# Kiss my face



## MDgyrl4life (Apr 9, 2006)

Has anyone ever tried anything from this line? Kiss my face When I was younger my mom's friend gave us thier Olive Oil Facial Soap to use because I use to break out. Now I see that they have a whole line. If you tried it did you or did you not like it?


----------



## user3 (Apr 9, 2006)

I am not really a big fan of this line. I will admit I've only used one product, START UP EXFOLIATING FACE WASH. Anyways I don't know if I would be the best "judge" of the line. I have heard that their body wash is really good. I think it was the EARLY TO BED MOISTURE BATH & SHOWER GEL that I heard good things about.


----------



## kaliraksha (Apr 9, 2006)

my younger cousin had some of it in her restroom and it she said it smelled funny and doesn't use it because of that... haha sorry that's all the input i have =(


----------



## mspixieears (Apr 10, 2006)

Bit of a bummer, I heard it's quite good, supposed to be free of lots of nasty irritants and animal-cruelty free etc. They sell it at health food stores, don't they?


----------



## MDgyrl4life (Apr 10, 2006)

Yeah...it's sold at whole foods and vitamin shoppe.


----------



## aziza (Apr 10, 2006)

I use The Olive & Honey soap on my face. Although its  not that fragrant, it helped my acne clear up when paired with Apple Cider Vinegar as a toner.


----------



## steponme (Apr 12, 2006)

i've used the olive oil lotion for the body. it's nice. don't like most of the other scents though. the lip balm is lovely. great for chapped lips. they have occasional sales, if you register with their site, you'll get notifications for this and other promotions. it's best to try that way.


----------



## msmack (Jan 29, 2007)

i used to love there deoderant  "patchouli" one. smelled so nice on summer days when it mixed with my own funk. i met my fiance on a small island around my big island and thats the only smell that was on me 
	

	
	
		
		

		
			





 (i know some may not like patchouli ) then they changed the formula and it didnt work as well.

the soaps are really nice. i buy the honkin one (its huge) and its the only soap that lasts more than a week in the shower the way my fiance uses it! lots of scents to choose from! i like the chamomile and olive oil one. 

i used their shampoo and conditioner in "lime and ___" and well....it wasnt that great.

i like the soaps though and the patchouli lotion!!!


----------



## StephyT (Apr 25, 2007)

The Cold and Flu gel they make is AWESOME.  I moved over the summer from the Southern US to New England and although I'd spent the first 16 years of my life in the Northern US, the cold/flu season kicked my butt.

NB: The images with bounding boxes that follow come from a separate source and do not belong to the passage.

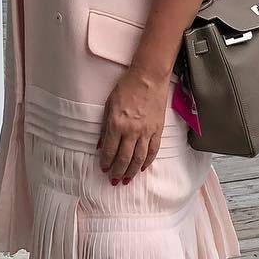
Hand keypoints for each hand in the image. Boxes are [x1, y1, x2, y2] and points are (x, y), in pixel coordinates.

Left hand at [98, 65, 168, 183]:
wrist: (148, 77)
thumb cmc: (126, 87)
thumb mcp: (109, 105)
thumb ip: (105, 128)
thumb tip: (101, 146)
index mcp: (116, 124)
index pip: (110, 151)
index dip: (106, 163)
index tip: (104, 169)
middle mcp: (131, 131)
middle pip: (124, 158)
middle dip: (118, 172)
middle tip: (114, 181)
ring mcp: (146, 131)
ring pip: (139, 158)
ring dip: (132, 171)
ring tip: (127, 180)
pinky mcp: (157, 130)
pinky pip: (153, 150)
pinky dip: (147, 161)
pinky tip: (142, 168)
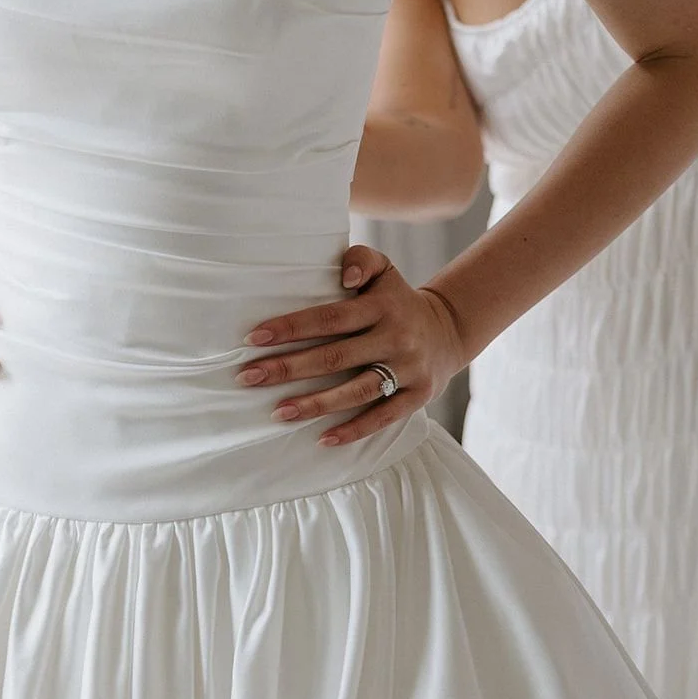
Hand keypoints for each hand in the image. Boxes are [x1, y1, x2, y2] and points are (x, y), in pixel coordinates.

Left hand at [237, 245, 464, 444]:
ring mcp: (408, 369)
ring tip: (278, 412)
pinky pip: (383, 416)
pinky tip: (322, 439)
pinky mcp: (418, 395)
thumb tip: (345, 275)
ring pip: (356, 391)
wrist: (449, 330)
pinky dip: (353, 430)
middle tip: (249, 377)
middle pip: (335, 357)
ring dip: (314, 404)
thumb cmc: (397, 300)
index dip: (291, 328)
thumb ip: (360, 259)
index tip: (254, 338)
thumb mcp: (384, 270)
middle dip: (288, 368)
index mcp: (382, 306)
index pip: (329, 318)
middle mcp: (396, 337)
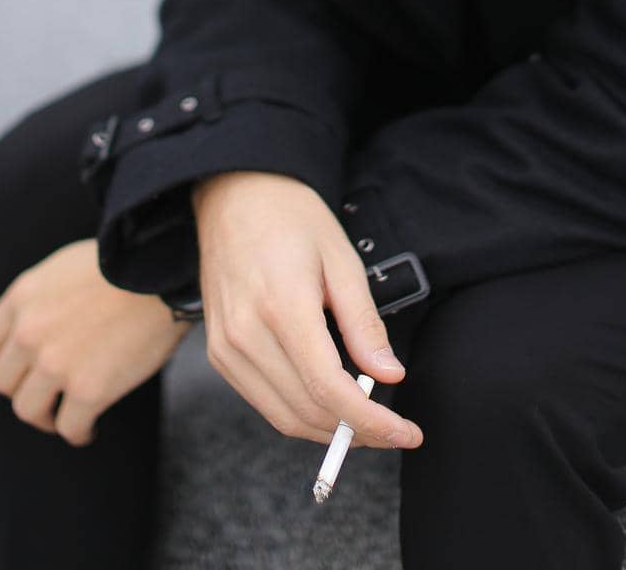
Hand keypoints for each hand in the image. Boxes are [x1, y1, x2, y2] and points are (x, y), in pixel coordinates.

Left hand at [0, 238, 191, 444]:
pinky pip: (69, 427)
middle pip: (3, 381)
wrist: (161, 269)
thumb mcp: (63, 268)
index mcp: (22, 298)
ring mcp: (55, 363)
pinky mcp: (87, 389)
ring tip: (63, 417)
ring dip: (45, 418)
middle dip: (22, 391)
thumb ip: (40, 298)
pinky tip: (90, 428)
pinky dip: (79, 433)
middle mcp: (29, 332)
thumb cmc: (122, 264)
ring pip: (28, 410)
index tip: (17, 372)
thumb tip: (33, 327)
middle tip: (43, 397)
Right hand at [191, 171, 423, 450]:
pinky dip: (300, 413)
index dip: (373, 421)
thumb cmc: (291, 217)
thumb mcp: (342, 259)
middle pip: (308, 411)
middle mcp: (246, 334)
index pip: (330, 389)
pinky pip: (263, 401)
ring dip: (329, 430)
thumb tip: (390, 375)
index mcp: (282, 306)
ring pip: (284, 417)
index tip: (407, 432)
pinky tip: (327, 400)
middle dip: (357, 431)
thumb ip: (364, 323)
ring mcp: (226, 347)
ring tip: (364, 418)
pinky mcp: (218, 352)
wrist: (233, 193)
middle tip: (393, 427)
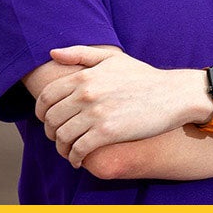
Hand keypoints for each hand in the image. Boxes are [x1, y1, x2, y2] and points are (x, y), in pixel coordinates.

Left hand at [35, 46, 211, 167]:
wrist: (172, 94)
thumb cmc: (143, 76)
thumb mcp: (112, 58)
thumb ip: (80, 53)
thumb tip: (52, 53)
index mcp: (83, 76)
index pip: (46, 96)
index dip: (40, 112)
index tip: (46, 120)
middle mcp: (86, 94)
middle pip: (51, 118)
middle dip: (49, 131)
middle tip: (57, 137)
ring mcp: (96, 114)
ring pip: (62, 136)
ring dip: (61, 148)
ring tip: (67, 151)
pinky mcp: (107, 133)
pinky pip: (79, 149)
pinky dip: (74, 158)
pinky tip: (78, 160)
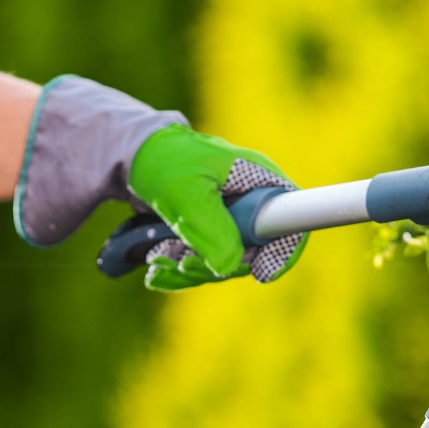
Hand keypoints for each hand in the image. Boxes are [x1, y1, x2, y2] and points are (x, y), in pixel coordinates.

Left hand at [126, 125, 306, 290]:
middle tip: (180, 265)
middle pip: (254, 251)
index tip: (260, 273)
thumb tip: (229, 268)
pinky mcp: (211, 230)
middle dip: (216, 266)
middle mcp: (251, 202)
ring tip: (157, 261)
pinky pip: (205, 260)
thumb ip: (211, 230)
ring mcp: (232, 218)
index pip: (291, 222)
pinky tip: (156, 269)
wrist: (138, 154)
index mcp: (258, 182)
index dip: (283, 252)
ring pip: (226, 261)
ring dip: (190, 270)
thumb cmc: (166, 162)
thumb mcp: (186, 194)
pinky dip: (180, 270)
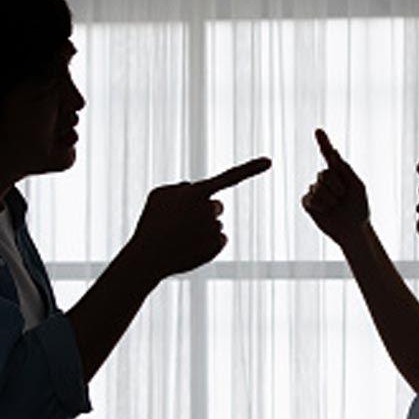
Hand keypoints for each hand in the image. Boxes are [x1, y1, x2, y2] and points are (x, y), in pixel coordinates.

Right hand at [127, 157, 270, 279]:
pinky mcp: (217, 247)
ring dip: (201, 228)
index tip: (270, 161)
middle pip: (216, 206)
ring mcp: (215, 229)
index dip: (250, 168)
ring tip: (180, 237)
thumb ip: (181, 187)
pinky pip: (219, 239)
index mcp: (197, 193)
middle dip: (204, 211)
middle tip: (182, 222)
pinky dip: (206, 242)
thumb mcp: (159, 195)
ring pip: (215, 224)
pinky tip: (189, 247)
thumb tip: (195, 190)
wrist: (148, 257)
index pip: (229, 177)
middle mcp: (210, 210)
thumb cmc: (151, 223)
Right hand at [302, 128, 369, 246]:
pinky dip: (321, 205)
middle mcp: (325, 179)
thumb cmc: (359, 208)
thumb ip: (345, 170)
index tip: (318, 131)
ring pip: (318, 188)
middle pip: (324, 174)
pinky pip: (310, 198)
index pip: (329, 154)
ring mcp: (315, 190)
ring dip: (331, 199)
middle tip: (343, 197)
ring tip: (337, 206)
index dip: (323, 142)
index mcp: (339, 172)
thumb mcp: (358, 186)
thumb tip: (334, 153)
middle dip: (337, 186)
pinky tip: (326, 210)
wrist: (353, 229)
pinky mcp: (308, 203)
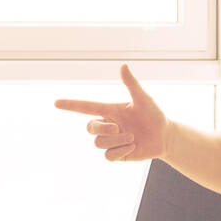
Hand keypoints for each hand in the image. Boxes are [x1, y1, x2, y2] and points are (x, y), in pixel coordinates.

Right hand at [54, 63, 168, 161]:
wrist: (165, 137)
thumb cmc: (154, 115)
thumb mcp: (143, 99)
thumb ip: (131, 84)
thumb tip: (123, 65)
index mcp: (110, 110)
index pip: (86, 107)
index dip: (71, 105)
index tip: (56, 102)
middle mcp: (107, 125)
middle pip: (90, 128)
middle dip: (102, 128)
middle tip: (118, 127)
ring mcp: (111, 140)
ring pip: (99, 143)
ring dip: (117, 140)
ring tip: (133, 138)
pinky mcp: (116, 154)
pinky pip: (108, 156)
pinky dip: (120, 151)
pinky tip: (132, 147)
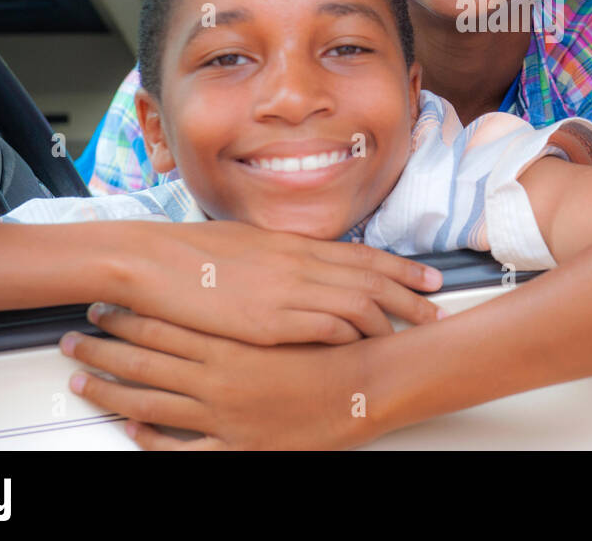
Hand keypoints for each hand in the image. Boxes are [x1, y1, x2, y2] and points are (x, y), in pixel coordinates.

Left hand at [62, 304, 376, 449]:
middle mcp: (216, 377)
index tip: (98, 308)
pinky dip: (153, 441)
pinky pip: (183, 449)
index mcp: (227, 340)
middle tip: (69, 341)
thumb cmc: (331, 346)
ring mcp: (221, 413)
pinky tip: (132, 431)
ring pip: (150, 403)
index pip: (161, 325)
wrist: (362, 386)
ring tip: (80, 378)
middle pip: (144, 362)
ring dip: (111, 391)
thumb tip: (224, 275)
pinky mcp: (236, 445)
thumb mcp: (291, 304)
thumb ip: (256, 292)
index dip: (125, 317)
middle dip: (101, 350)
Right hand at [113, 219, 443, 345]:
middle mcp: (298, 264)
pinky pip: (324, 326)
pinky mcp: (267, 321)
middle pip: (371, 278)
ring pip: (356, 303)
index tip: (429, 277)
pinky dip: (350, 336)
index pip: (362, 255)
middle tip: (438, 308)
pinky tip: (363, 345)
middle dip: (410, 295)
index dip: (401, 267)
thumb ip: (286, 257)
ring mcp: (285, 291)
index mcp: (294, 245)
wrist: (153, 261)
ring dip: (388, 320)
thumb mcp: (251, 247)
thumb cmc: (195, 255)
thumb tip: (312, 265)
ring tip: (410, 334)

This stuff felt so good using in the bathtub or even as a sort of body wash.  It always managed to clear my head up and the smell lingered afterwards and I was able to breathe for a good hour all thanks to it


----------



## Jacq-i (Apr 25, 2007)

I have a Kiss My Face Peaches & Creme Ultra Moisturizer. I really love it... It doesn't feel sticky, absorbs quickly, and keeps my face super soft. Sometimes I even put it on my hands at night, and they are silky smooth by morning.


----------